Software- and RF-Based Threats
Ship spoofing is the process that involves the crafting of a valid but nonexistent vessel by assigning static information such as ship name, identifiers (MMSI and call sign), flag, ship type, manufacturer, and even dimensions like ship status, position, speed, course, and destination to the fictitious ship.
This kind of attack provides an array of malicious attack scenarios, like making it appear like a particular vessel is with the jurisdiction of an adversarial nation. Ship spoofing could cause issues for automated systems identifying data and making inferences based on collected information from AIS.
Other forms of attacks based both on software and radio frequency are discussed in the full report.
Software-Based AIS Threats
AIS installations on ships require software to provide data to online providers. While useful, there are also security issues with their implementations. The research looked into three popular online AIS providers and found security issues with all three in terms of how they vet sources and authenticate data. A deeper discussion on this can be seen in the full report.
RF-Based AIS Threats
CPA spoofing: Closest point of approach (CPA) works by computing the minimal distance between two ships. Generally, CPA spoofing involves faking a possible collision with a target ship. This then triggers a CPA alert, which could eventually lead the target off-course prompting it to hit a rock, or run aground during low tide or shallow waters.
AIS-SART spoofing: Aiding search-and-rescue operations is also part of the common functions of the AIS and SARTs help detect and locate vessels and people in distress. Radio-beacon systems similar to those used in mountaineering equipment are utilized to locate and rescue victims. AIS-SART spoofing takes place when an attacker, usually pirates, generates false distress beacons to lure victims into a trap that leads them to hostile and attacker-controlled sea spaces.

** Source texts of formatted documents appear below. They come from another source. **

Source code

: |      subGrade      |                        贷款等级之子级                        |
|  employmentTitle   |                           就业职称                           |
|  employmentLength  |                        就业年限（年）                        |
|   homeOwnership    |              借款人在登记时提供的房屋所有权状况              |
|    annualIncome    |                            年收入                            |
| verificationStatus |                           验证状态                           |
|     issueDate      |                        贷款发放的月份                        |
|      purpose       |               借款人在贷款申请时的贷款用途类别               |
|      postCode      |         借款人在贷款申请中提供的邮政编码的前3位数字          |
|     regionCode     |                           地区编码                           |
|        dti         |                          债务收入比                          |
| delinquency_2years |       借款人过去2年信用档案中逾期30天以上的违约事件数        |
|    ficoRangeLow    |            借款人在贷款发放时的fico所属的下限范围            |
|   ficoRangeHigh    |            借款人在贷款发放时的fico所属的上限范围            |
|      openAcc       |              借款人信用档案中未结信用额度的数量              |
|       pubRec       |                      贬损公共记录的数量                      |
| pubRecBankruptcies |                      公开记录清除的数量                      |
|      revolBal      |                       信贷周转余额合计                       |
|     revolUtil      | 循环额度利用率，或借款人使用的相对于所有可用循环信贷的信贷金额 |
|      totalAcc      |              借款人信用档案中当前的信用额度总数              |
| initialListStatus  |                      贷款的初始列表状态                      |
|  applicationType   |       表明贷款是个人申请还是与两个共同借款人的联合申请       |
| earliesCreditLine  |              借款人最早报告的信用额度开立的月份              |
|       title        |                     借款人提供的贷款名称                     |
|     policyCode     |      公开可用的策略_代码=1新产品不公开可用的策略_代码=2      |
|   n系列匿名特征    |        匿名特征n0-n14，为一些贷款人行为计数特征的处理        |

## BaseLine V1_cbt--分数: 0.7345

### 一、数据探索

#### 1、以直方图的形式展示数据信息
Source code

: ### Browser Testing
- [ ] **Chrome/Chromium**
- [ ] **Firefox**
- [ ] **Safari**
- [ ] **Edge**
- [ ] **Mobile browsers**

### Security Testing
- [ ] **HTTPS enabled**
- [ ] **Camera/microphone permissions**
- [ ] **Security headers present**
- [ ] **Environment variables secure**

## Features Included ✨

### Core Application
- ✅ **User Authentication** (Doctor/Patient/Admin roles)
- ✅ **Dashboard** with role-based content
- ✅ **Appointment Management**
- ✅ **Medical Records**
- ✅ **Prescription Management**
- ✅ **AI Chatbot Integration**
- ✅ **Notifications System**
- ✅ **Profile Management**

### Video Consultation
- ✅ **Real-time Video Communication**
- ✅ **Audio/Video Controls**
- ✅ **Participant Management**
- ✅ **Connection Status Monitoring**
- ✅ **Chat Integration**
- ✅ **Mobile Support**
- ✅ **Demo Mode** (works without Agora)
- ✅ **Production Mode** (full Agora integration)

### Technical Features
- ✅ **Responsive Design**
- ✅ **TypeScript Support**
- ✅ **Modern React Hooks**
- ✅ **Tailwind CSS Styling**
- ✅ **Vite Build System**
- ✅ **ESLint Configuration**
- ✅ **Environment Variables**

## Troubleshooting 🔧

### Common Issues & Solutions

Faking weather forecasts: Dynamic data to reflect a change in the condition of the weather is also communicated by the AIS. False updates on weather forecasts are sometimes communicated, like updating authorities of a coming sunny day when in reality, the opposite is to be expected.
Other forms of radio frequency-based attacks are carefully discussed in the evaluation conducted in the research.
Making full use of a software-based transmitter introduced by Trend Micro researchers, this study discovered and experimentally proved that both AIS’s implementation and the protocol specification are affected by several threats, opening keys to malicious actors to explore attack possibilities. Responsible disclosure notifications have been handed out to involved international organizations to improve overall security given the immense importance of AIS as cyber-physical system in the marine industry.